> Task goal: Extend the forum thread below about Gas Networks Ireland's gas meter replacement, beginning right after its last sentence.

> Provided passage:

┌──

# Warning re Gas Networks Ireland [GNI] Meter replacement programme.



## Branz (28 Sep 2015)

First I heard was an undated letter addressed to resident saying meter needs replacing and full access to house would be required afterwards. Pls reply within 10 days of (undated) letter 
Replied by email, giving a mobile number.

Was  on way home from airport this am when our son rang to say that there was a guy at door wanting access re gas meter. Son said not on his watch, he would phone me.
When I got home about 10 mins later meter, which is outside, was replaced and he was waiting for access to check the appliances.

After he had gone, I get this email from GNI

_Dear  [my  Christian name]

Thank you for your e-mail in relation to our Meter Replacement Programme. 

All meters manufactured more than 20 years ago are being replaced with new digital meters.
As part of this mandatory meter replacement programme we will require access to your property to replace the meter and carry out a free safety inspection.

└──

> Information provided:
┌──

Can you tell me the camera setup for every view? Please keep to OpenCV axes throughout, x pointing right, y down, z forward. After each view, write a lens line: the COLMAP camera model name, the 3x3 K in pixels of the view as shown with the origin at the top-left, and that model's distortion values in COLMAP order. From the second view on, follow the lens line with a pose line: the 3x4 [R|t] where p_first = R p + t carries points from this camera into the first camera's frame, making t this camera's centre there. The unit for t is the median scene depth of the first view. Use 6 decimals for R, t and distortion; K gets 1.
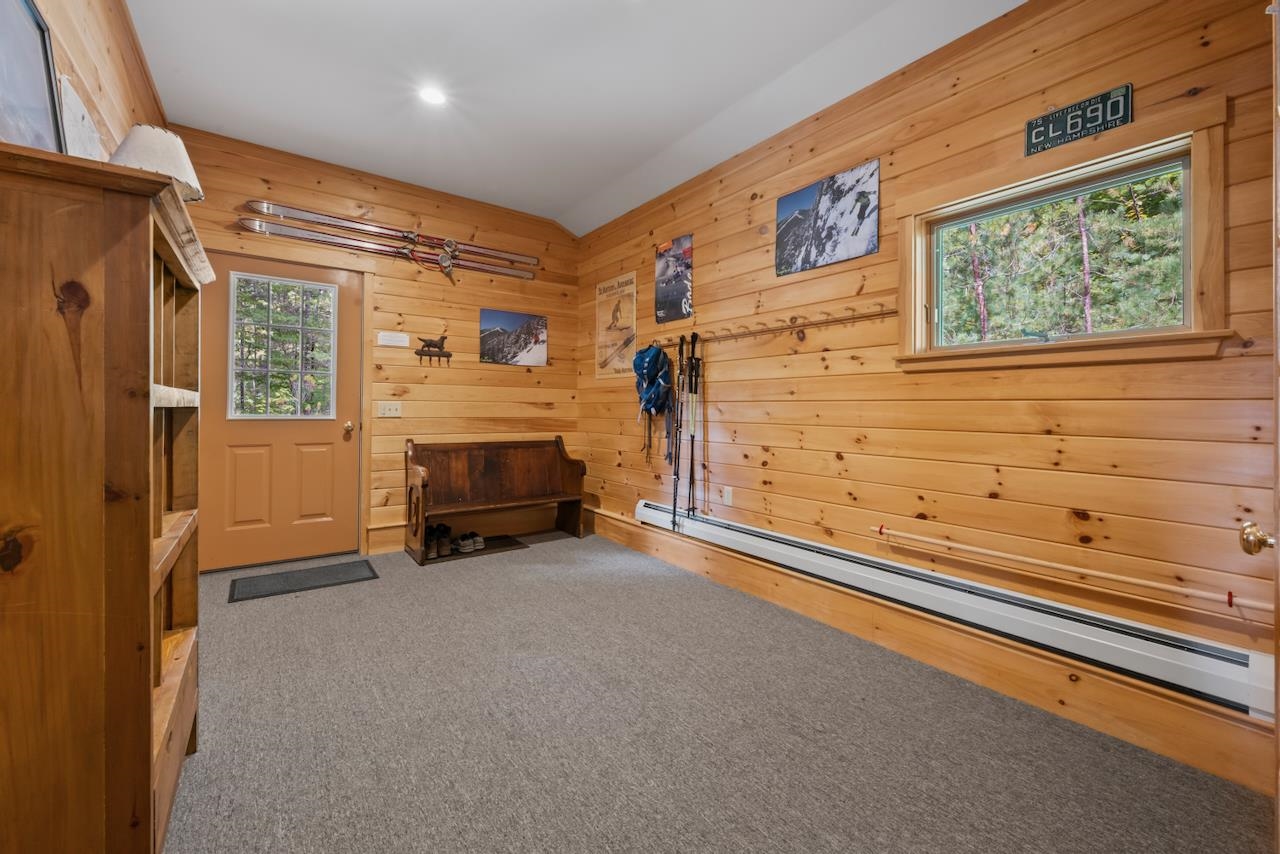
lens RADIAL K [[506.6, 0, 642.8], [0, 506.6, 407.0], [0, 0, 1]] dist [-0.000500, 0.000034]
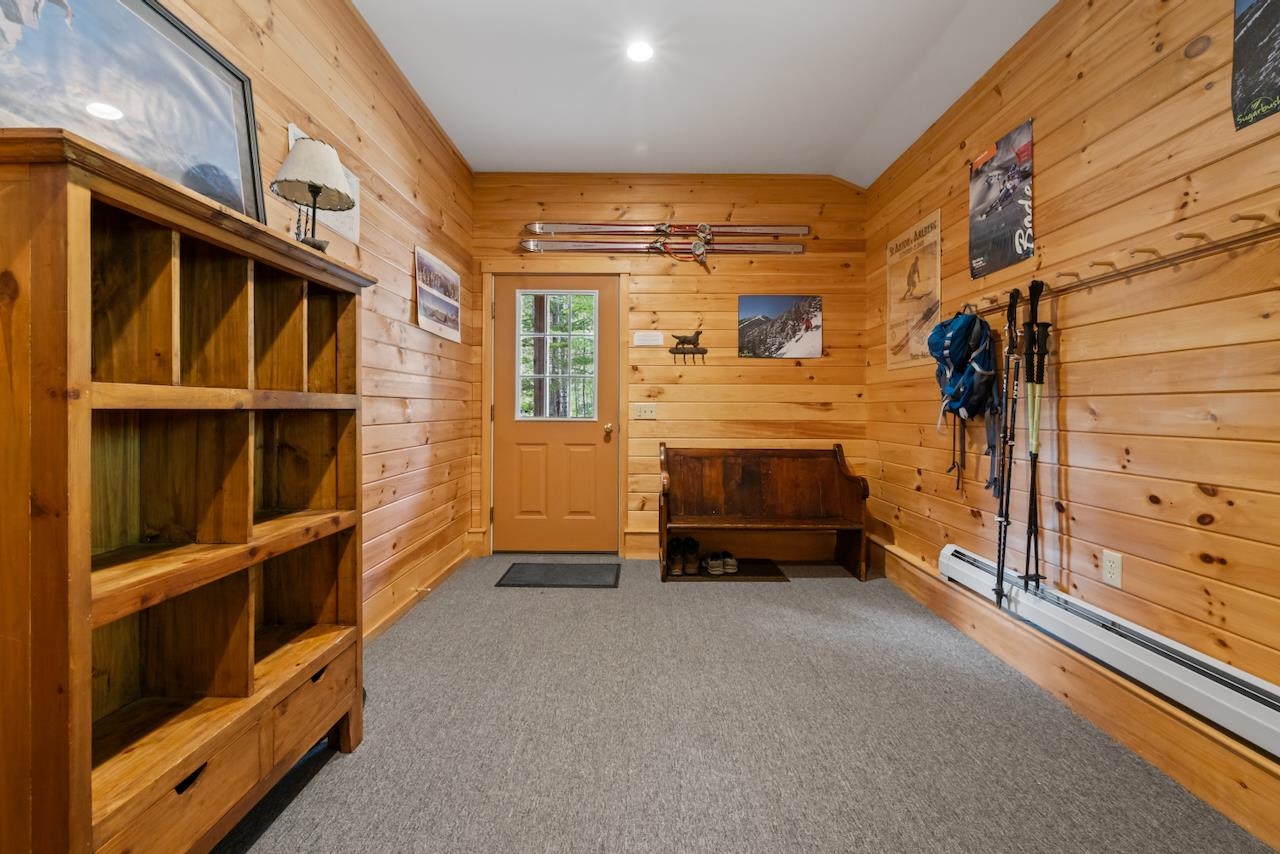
lens RADIAL K [[506.6, 0, 642.8], [0, 506.6, 407.0], [0, 0, 1]] dist [-0.000500, 0.000034]
pose [[0.801584, -0.007742, -0.597832, 0.082300], [0.005718, 0.999970, -0.005283, 0.001758], [0.597854, 0.000816, 0.801604, 0.236316]]
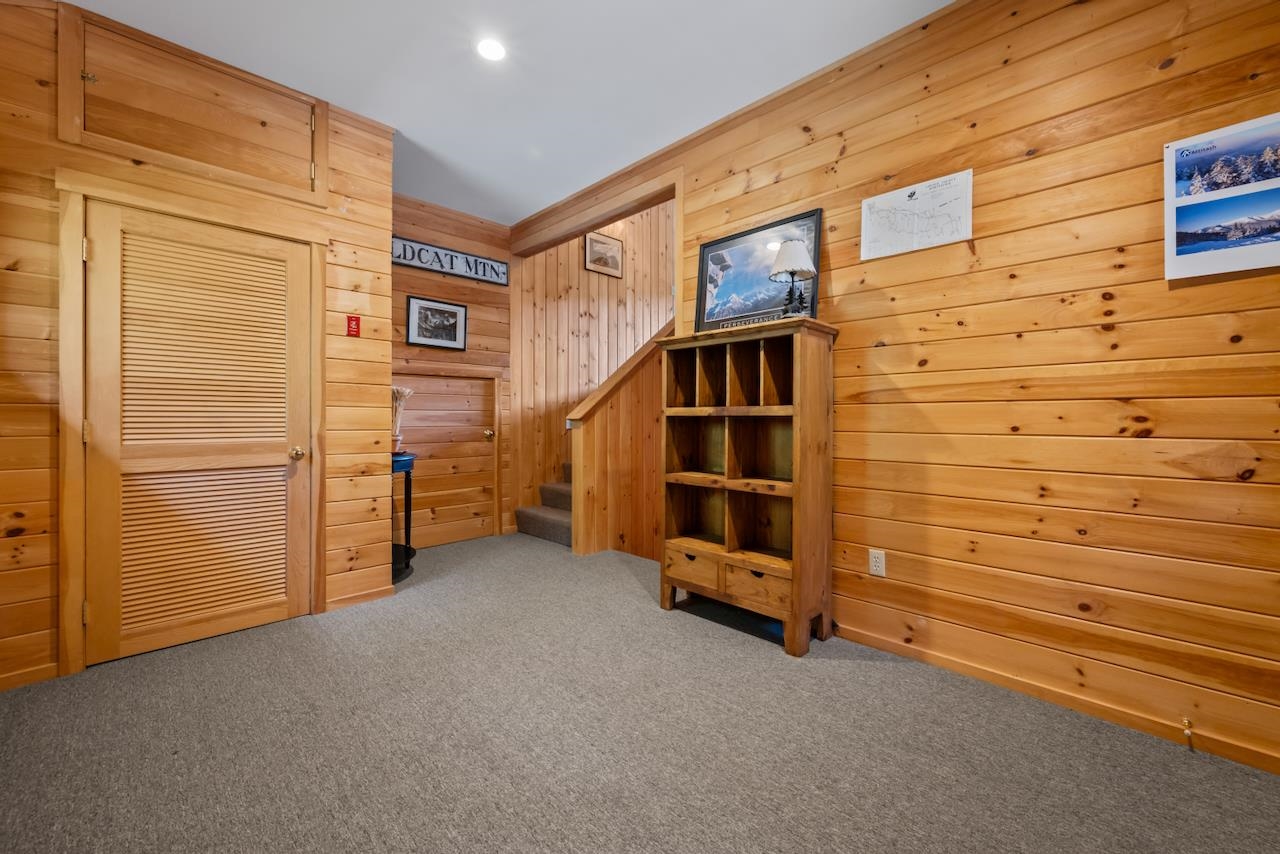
lens RADIAL K [[509.6, 0, 647.1], [0, 509.6, 411.4], [0, 0, 1]] dist [0.001205, 0.000325]
pose [[-0.988333, -0.007961, -0.152101, -0.114082], [-0.005853, 0.999881, -0.014301, 0.004740], [0.152197, -0.013244, -0.988261, 1.051647]]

└──

> Output below:
Our appointments are Monday to Friday between 8am and 1pm or between 1pm and 5pm.  Please advise us of a suitable day and which appointment slot suits you best and I will set up an appointment for you.
_
*Should you have any further queries please do not hesitate to contact me.*
_

*Aisling O' Carroll *| Customer Service Representative

_
*Gas Networks Ireland*

_*T*1850 427 737 (Monday to Friday 8am-8pm, Saturday 9am-5.30pm)

*E*info@gasnetworks.ie_

_gasnetworks.ie |Find us on Twitter_

I asked the guy on the way out how was he getting appointments: has none, just a van full of meters and a "list" which is uses to ring door bells.

The van has a stick on label for Balfour Beatty working for GNI

The scope for old folk, widows, widowers etc being scammed here for full house access is truly frightening, hence this post.

I rang the regulator who said unless I file a formal complaint with GNI first and work through their complaints process they can do nothing....


----------



## Leo (28 Sep 2015)

Would be a bit of a worry if they were taking this approach alright. Unannounced calls like this, especially where using external contractors really doesn't help vulnerable members of the public determine genuine callers from the bogus ones doing the rounds. 

In my case, I was contacted in advance by phone and asked when would suit me, including evening or weekend times. Anyone else have them call unannounced like the above case?


----------



## gipimann (28 Sep 2015)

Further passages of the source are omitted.